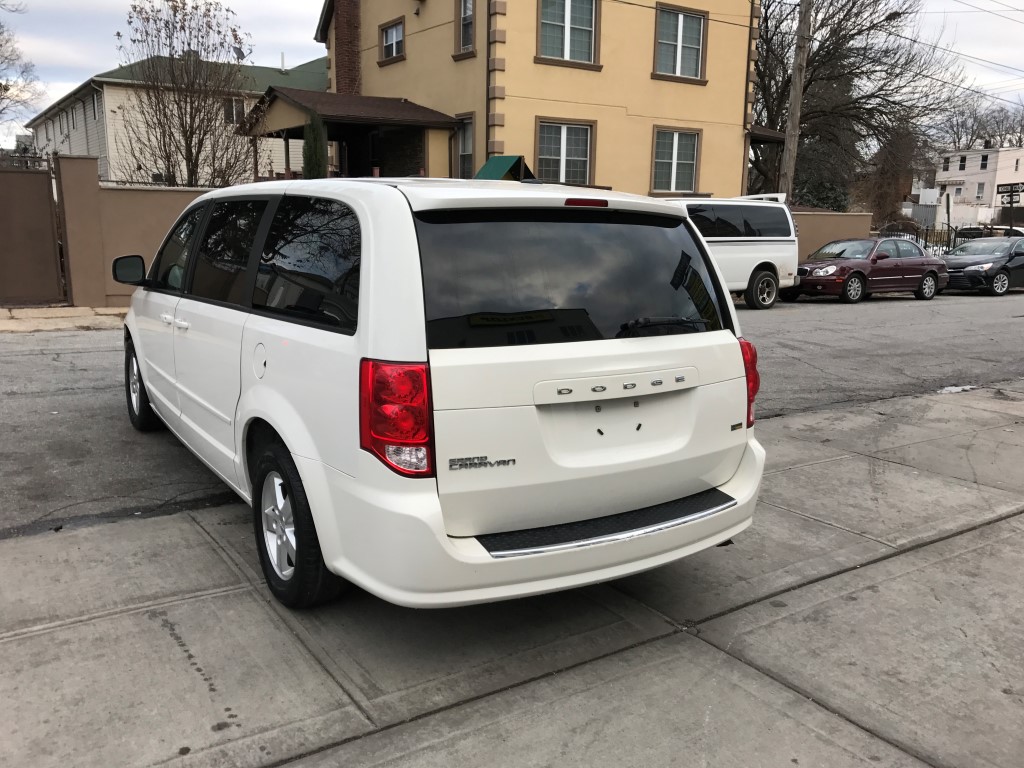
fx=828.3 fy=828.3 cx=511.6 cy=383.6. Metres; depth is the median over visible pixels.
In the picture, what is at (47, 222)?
gate
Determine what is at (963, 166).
window
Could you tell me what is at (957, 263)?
black car
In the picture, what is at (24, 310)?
sidewalk
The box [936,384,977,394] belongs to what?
puddle
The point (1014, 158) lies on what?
white house
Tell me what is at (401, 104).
porch roof
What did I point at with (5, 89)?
bare tree
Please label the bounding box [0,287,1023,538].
road
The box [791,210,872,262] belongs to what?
boundary wall
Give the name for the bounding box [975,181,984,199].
window
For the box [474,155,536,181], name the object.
playhouse roof
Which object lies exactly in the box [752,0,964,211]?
bare tree
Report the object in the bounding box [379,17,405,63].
window
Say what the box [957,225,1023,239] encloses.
parked car
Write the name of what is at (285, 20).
sky
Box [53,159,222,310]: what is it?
boundary wall
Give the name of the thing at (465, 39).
window
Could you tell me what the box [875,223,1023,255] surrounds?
metal fence
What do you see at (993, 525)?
concrete pavement
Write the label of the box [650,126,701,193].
window
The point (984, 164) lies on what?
window
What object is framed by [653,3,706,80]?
window
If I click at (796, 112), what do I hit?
utility pole
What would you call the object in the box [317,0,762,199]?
yellow house
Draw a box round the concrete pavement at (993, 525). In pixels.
[0,377,1023,767]
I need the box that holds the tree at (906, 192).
[856,121,925,224]
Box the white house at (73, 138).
[25,52,325,184]
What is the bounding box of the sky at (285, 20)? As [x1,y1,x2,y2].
[0,0,1023,151]
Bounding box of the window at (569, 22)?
[535,0,599,66]
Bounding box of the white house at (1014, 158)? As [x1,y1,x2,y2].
[931,144,1023,227]
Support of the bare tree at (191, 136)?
on the ground
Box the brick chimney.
[331,0,360,94]
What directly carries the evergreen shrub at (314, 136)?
on the ground
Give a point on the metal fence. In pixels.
(916, 235)
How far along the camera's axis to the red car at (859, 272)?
17.99 m
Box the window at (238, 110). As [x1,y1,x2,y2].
[223,98,244,124]
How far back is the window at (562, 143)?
17.68 m
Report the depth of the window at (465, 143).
17.47 m
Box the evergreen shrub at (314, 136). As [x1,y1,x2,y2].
[302,115,328,178]
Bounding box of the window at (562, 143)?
[534,117,595,184]
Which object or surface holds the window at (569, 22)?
in the yellow house at (528, 57)
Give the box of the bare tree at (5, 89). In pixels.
[0,5,40,124]
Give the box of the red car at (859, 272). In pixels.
[784,236,948,302]
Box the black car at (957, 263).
[937,235,1023,296]
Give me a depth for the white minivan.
3.13 m
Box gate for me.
[0,156,63,305]
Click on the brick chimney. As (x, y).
(342, 37)
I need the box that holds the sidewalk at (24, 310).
[0,304,128,333]
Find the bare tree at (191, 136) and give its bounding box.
[116,0,256,186]
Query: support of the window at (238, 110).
in the white house at (73, 138)
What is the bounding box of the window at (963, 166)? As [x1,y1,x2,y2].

________

[Exercise prompt] Please output the records exactly, leaving the pictures out.

[Finished exercise]
fx=828.3 fy=828.3 cx=511.6 cy=383.6. Metres; depth is the median over visible pixels.
In the picture, what is at (47, 222)?
gate
Determine what is at (963, 166).
window
Could you tell me what is at (957, 263)?
black car
In the picture, what is at (24, 310)?
sidewalk
The box [936,384,977,394] belongs to what?
puddle
The point (1014, 158) lies on what?
white house
Tell me what is at (401, 104).
porch roof
What did I point at with (5, 89)?
bare tree
Please label the bounding box [0,287,1023,538].
road
The box [791,210,872,262] belongs to what?
boundary wall
Give the name for the bounding box [975,181,984,199].
window
For the box [474,155,536,181], name the object.
playhouse roof
Which object lies exactly in the box [752,0,964,211]?
bare tree
Report the object in the bounding box [379,17,405,63].
window
Say what the box [957,225,1023,239] encloses.
parked car
Write the name of what is at (285, 20).
sky
Box [53,159,222,310]: what is it?
boundary wall
Give the name of the thing at (465, 39).
window
Could you tell me what the box [875,223,1023,255] surrounds?
metal fence
What do you see at (993, 525)?
concrete pavement
Write the label of the box [650,126,701,193].
window
The point (984, 164) lies on what?
window
What object is framed by [653,3,706,80]?
window
If I click at (796, 112), what do I hit?
utility pole
What would you call the object in the box [317,0,762,199]?
yellow house
Draw a box round the concrete pavement at (993, 525). In pixels.
[0,377,1023,767]
I need the box that holds the tree at (906, 192).
[856,121,925,224]
Box the white house at (73, 138).
[25,52,325,184]
What is the bounding box of the sky at (285, 20)? As [x1,y1,x2,y2].
[0,0,1023,151]
Bounding box of the window at (569, 22)?
[535,0,599,66]
Bounding box of the white house at (1014, 158)? As [x1,y1,x2,y2].
[931,144,1023,227]
Support of the bare tree at (191, 136)?
on the ground
Box the brick chimney.
[331,0,360,94]
What directly carries the evergreen shrub at (314, 136)?
on the ground
Give a point on the metal fence. In pixels.
(916, 235)
How far along the camera's axis to the red car at (859, 272)?
17.99 m
Box the window at (238, 110). As [x1,y1,x2,y2].
[223,98,244,124]
How far back is the window at (562, 143)?
17.68 m
Report the depth of the window at (465, 143).
17.47 m
Box the evergreen shrub at (314, 136). As [x1,y1,x2,y2].
[302,115,328,178]
Bounding box of the window at (562, 143)?
[534,117,595,184]
Which object or surface holds the window at (569, 22)?
in the yellow house at (528, 57)
Give the box of the bare tree at (5, 89). In pixels.
[0,5,40,124]
Give the box of the red car at (859, 272). In pixels.
[784,236,948,302]
Box the black car at (957, 263).
[937,235,1023,296]
Give me a depth for the white minivan.
3.13 m
Box gate for me.
[0,156,63,305]
Click on the brick chimney. As (x, y).
(342, 37)
I need the box that holds the sidewalk at (24, 310).
[0,304,128,333]
Find the bare tree at (191, 136) and give its bounding box.
[116,0,256,186]
Query: support of the window at (238, 110).
in the white house at (73, 138)
What is the bounding box of the window at (963, 166)? As [x1,y1,x2,y2].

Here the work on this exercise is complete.